There’s a Canadian signature on a beam of one of New York City’s most iconic buildings: the newly revamped David Geffen Hall at Lincoln Center for the Performing Arts, home to the New York Philharmonic.
Gary McCluskie, a principal architect with Toronto-based Diamond Schmitt Architects, can show you exactly where the signature is. He put it there himself in the final stages of a $550-million US renovation that his team helped complete before the hall reopened last October.
It was a moment of pride for McCluskie after a long journey that began with a call in 2016 asking the Canadian team to solve a notorious problem in the cultural heart of the United States — namely, one of its greatest concert halls had a reputation for terrible sound.
“The challenge of Geffen Hall was that the acoustic of the hall was never great, and it never matched the greatness of the orchestra,” McCluskie said.
The acoustics were so terrible that some started to call it a curse after two expensive renovations failed to fix the issue.

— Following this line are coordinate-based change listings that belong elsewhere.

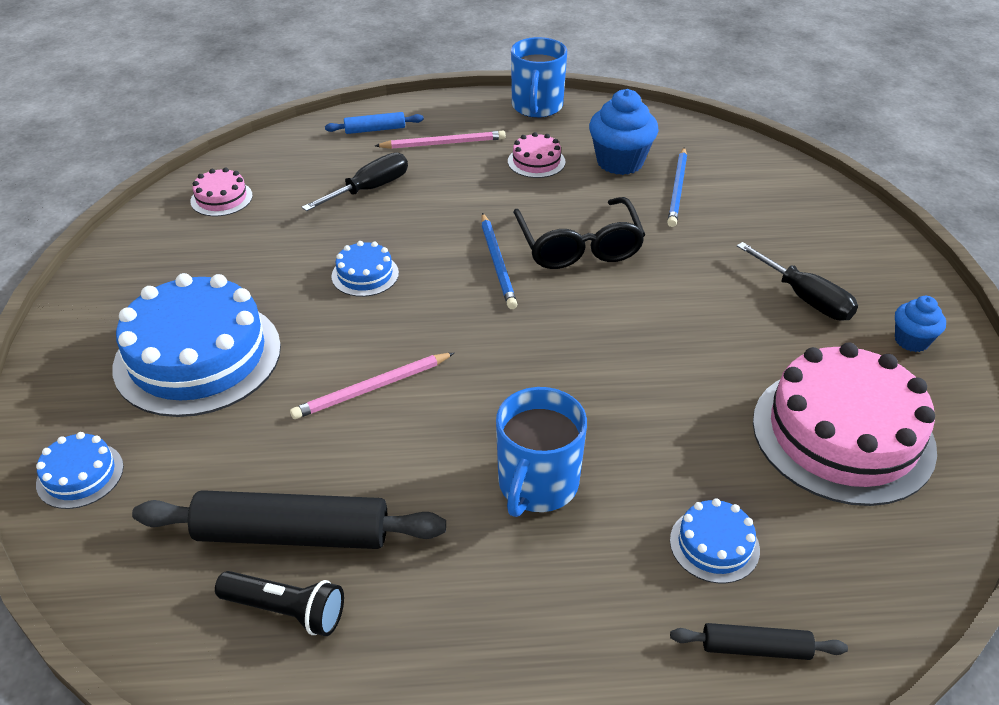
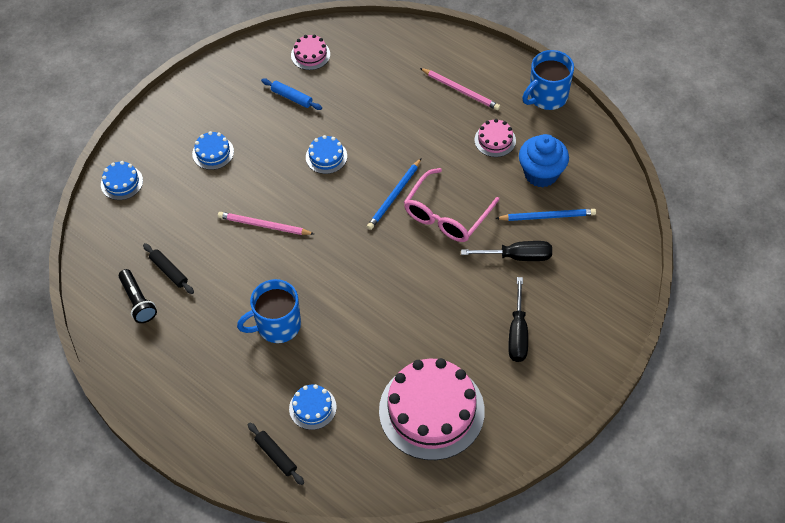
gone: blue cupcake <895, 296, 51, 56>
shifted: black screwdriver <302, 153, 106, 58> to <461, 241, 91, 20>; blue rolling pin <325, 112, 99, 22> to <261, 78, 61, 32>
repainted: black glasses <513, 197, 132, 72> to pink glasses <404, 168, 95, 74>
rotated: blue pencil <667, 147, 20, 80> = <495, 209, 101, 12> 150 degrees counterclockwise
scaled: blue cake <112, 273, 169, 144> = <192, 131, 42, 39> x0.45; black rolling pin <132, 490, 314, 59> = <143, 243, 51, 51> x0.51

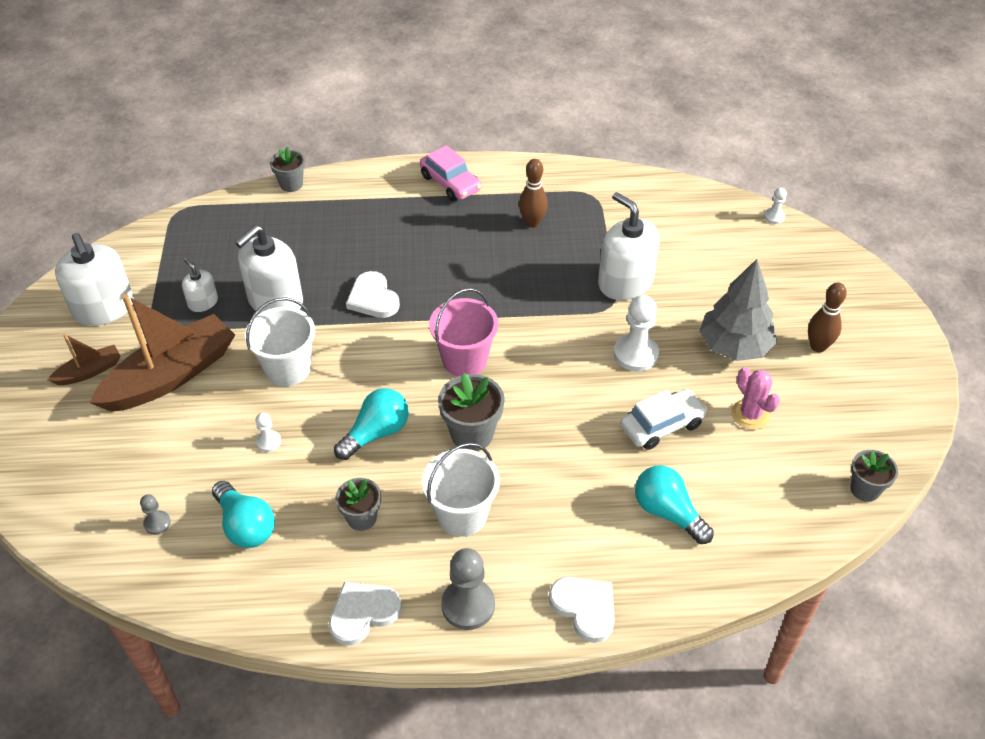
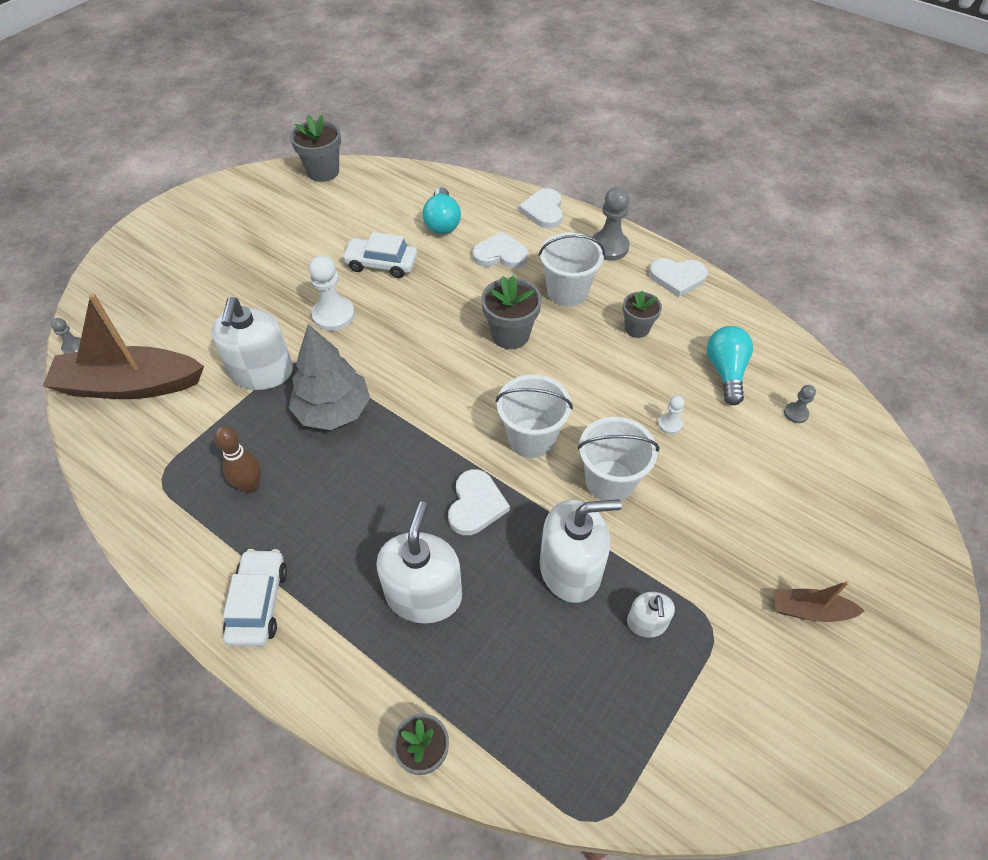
gone: turquoise light bulb <334, 388, 75, 72>; pink bucket <429, 288, 69, 88>; pink cactus <731, 367, 49, 63>; brown bowling pin <808, 282, 39, 70>
new: white heart <472, 231, 56, 37>; white bucket <496, 375, 77, 83>
shifted: white soap dispenser <55, 233, 79, 93> to <376, 501, 86, 123>; brown boat <90, 294, 145, 118> to <43, 293, 161, 106>; grey tree <699, 259, 78, 102> to <289, 324, 81, 106>
repainted: pink car <420, 145, 61, 56> to white car <223, 549, 64, 97>; white pawn <764, 188, 23, 36> to grey pawn <51, 318, 30, 36>
scaled: grey flower pot <850, 450, 48, 52> = <290, 115, 51, 67> x1.52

The problem, according to the New York Philharmonic’s current CEO, Deborah Borda, was evident from the moment the hall opened in 1962. (It was originally called Philharmonic Hall, followed by Avery Fisher Hall in honour of a philanthropist who donated $10.5 million in 1973. In 2015, it was named after entertainment mogul David Geffen, who donated $100 million as part of a fundraising campaign and won the naming rights.)